Determine how many lines in the items below contain the string "from", treating uppercase and lowercase letters as different. Reply with the number alone.

━━━ Provided data ━━━

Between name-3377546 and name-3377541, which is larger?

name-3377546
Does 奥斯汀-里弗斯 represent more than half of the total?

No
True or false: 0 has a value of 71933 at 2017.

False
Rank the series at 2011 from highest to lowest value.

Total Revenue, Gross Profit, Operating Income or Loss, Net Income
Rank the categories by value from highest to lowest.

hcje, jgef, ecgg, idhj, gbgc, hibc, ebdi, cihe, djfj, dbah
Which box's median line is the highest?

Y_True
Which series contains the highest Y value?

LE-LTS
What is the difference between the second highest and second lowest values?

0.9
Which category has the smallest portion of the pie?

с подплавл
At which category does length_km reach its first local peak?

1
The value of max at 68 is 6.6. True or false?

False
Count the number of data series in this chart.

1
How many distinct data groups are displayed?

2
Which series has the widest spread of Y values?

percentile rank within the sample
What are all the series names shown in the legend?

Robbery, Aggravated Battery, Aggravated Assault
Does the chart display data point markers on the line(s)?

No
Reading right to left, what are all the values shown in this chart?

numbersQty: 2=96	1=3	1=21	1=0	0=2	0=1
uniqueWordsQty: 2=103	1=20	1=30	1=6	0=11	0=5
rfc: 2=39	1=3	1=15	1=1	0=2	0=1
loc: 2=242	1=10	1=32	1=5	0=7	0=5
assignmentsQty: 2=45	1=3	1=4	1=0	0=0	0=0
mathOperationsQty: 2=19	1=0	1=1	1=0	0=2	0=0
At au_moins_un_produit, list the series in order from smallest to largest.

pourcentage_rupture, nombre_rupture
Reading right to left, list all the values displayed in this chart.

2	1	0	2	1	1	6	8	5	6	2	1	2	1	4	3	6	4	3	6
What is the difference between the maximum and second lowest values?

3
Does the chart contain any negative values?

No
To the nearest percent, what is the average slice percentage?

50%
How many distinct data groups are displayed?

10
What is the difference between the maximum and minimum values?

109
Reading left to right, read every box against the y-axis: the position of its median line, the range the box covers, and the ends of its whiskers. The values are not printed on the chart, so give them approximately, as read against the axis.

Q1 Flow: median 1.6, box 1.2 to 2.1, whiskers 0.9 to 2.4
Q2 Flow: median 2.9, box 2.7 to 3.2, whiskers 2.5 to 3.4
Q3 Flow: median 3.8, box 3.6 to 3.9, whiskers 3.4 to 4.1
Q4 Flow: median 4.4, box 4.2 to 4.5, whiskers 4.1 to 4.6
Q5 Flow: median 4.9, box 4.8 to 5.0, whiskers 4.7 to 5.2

━━━

Solution: 3